──────── ENTRIES SUPPLIED ────────

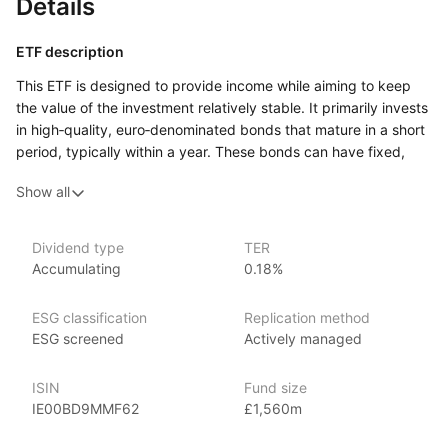
Details
ETF description
This ETF is designed to provide income while aiming to keep
the value of the investment relatively stable. It primarily invests
in high‑quality, euro‑denominated bonds that mature in a short
period, typically within a year. These bonds can have fixed,
variable, or floating interest rates. The fund is actively
Show all
managed, meaning that investment decisions are made based
on research and analysis rather than simply following a market
index.
Dividend type
TER
Accumulating
0.18%
This ETF may appeal to investors who are looking for a place
to park their money for the short term, seeking modest income
with lower risk compared to longer‑term or lower‑quality bonds.
ESG classification
Replication method
ESG screened
Actively managed
Issuer details
ISIN
Fund size
JP Morgan Asset Management is a leading global asset
IE00BD9MMF62
£1,560m
management firm, offering a range of investment products,
including mutual funds, ETFs, and alternative investments. With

────────

DIRECTIONS>
The answer is every line of the data, exactly as written, with the pictures dropped.

TASK OUTPUT>
Details
ETF description
This ETF is designed to provide income while aiming to keep
the value of the investment relatively stable. It primarily invests
in high‑quality, euro‑denominated bonds that mature in a short
period, typically within a year. These bonds can have fixed,
variable, or floating interest rates. The fund is actively
Show all
managed, meaning that investment decisions are made based
on research and analysis rather than simply following a market
index.
Dividend type
TER
Accumulating
0.18%
This ETF may appeal to investors who are looking for a place
to park their money for the short term, seeking modest income
with lower risk compared to longer‑term or lower‑quality bonds.
ESG classification
Replication method
ESG screened
Actively managed
Issuer details
ISIN
Fund size
JP Morgan Asset Management is a leading global asset
IE00BD9MMF62
£1,560m
management firm, offering a range of investment products,
including mutual funds, ETFs, and alternative investments. With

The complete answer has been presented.